Verweerder heeft niet gereageerd op het verzoek van de rechtbank om een verweerschrift in te dienen.
De rechtbank doet uitspraak zonder zitting op grond van artikel 8:54, eerste lid, van de Algemene wet bestuursrecht (Awb).

Overwegingen

1. Op grond van artikel 6:2, aanhef en onder b, van de Awb wordt voor de toepassing van wettelijke voorschriften over bezwaar en beroep het niet tijdig nemen van een besluit met een besluit gelijkgesteld. In artikel 6:12, tweede lid, van de Awb is bepaald dat het beroepschrift kan worden ingediend zodra het bestuursorgaan in gebreke is om op tijd een besluit te nemen en twee weken zijn verstreken nadat een schriftelijke ingebrekestelling door het bestuursorgaan is ontvangen.
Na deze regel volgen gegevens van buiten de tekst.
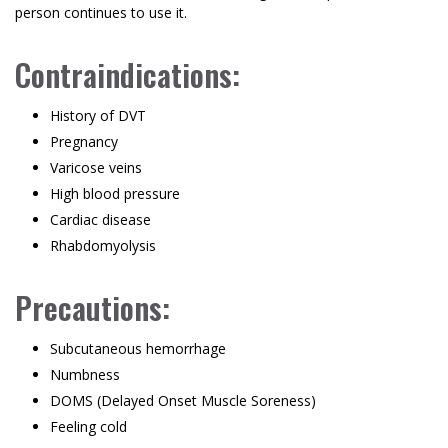
person continues to use it.
Contraindications:
History of DVT
Pregnancy
Varicose veins
High blood pressure
Cardiac disease
Rhabdomyolysis
Precautions:
Subcutaneous hemorrhage
Numbness
DOMS (Delayed Onset Muscle Soreness)
Feeling cold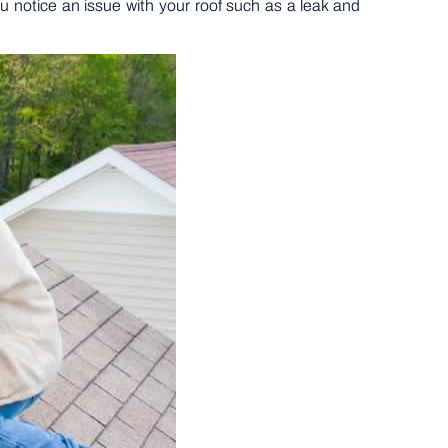
 notice an issue with your roof such as a leak and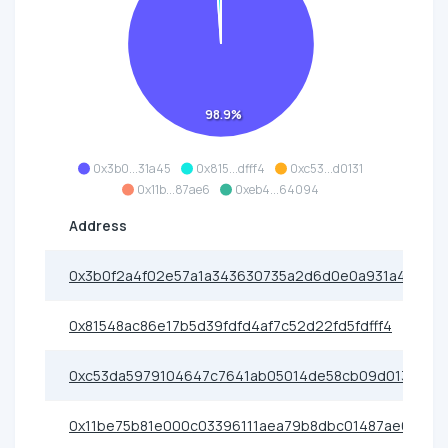
98.9%
0x3b0...31a45
0x815...dfff4
0xc53...d0131
0x11b...87ae6
0xeb4...64094
Address
0x3b0f2a4f02e57a1a343630735a2d6d0e0a931a45
0x81548ac86e17b5d39fdfd4af7c52d22fd5fdfff4
0xc53da5979104647c7641ab05014de58cb09d0131
0x11be75b81e000c03396111aea79b8dbc01487ae6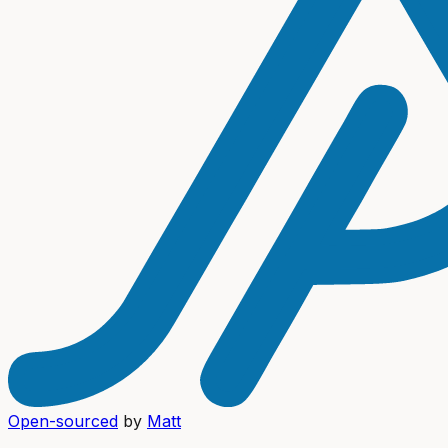
Open-sourced
by
Matt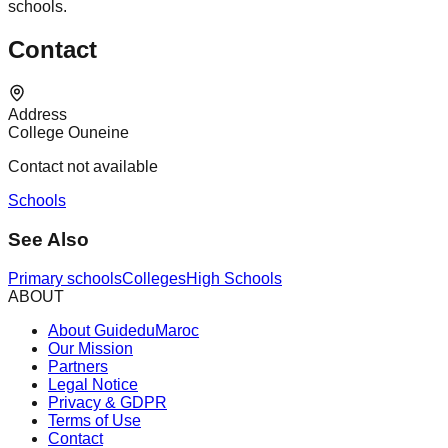
schools.
Contact
Address
College Ouneine
Contact not available
Schools
See Also
Primary schools
Colleges
High Schools
ABOUT
About GuideduMaroc
Our Mission
Partners
Legal Notice
Privacy & GDPR
Terms of Use
Contact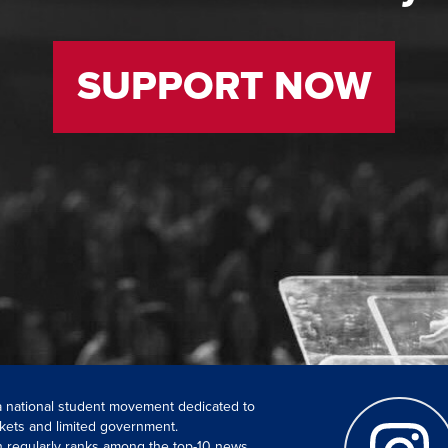
SUPPORT NOW
 a national student movement dedicated to
kets and limited government.
ch regularly ranks among the top-10 news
2. Eiser heeft op 10 maart 2021 een asielaanvraag ingediend. Op grond van artikel 42, eerste lid, van de Vreemdelingenwet 2000 bedraagt de beslistermijn zes maanden. De rechtbank stelt vast dat verweerder geen gebruik heeft gemaakt van de mogelijkheden in het vierde en het vijfde lid om deze termijn te verlengen. Dit betekent dat verweerder uiterlijk op 10 september 2021 een beslissing had moeten nemen.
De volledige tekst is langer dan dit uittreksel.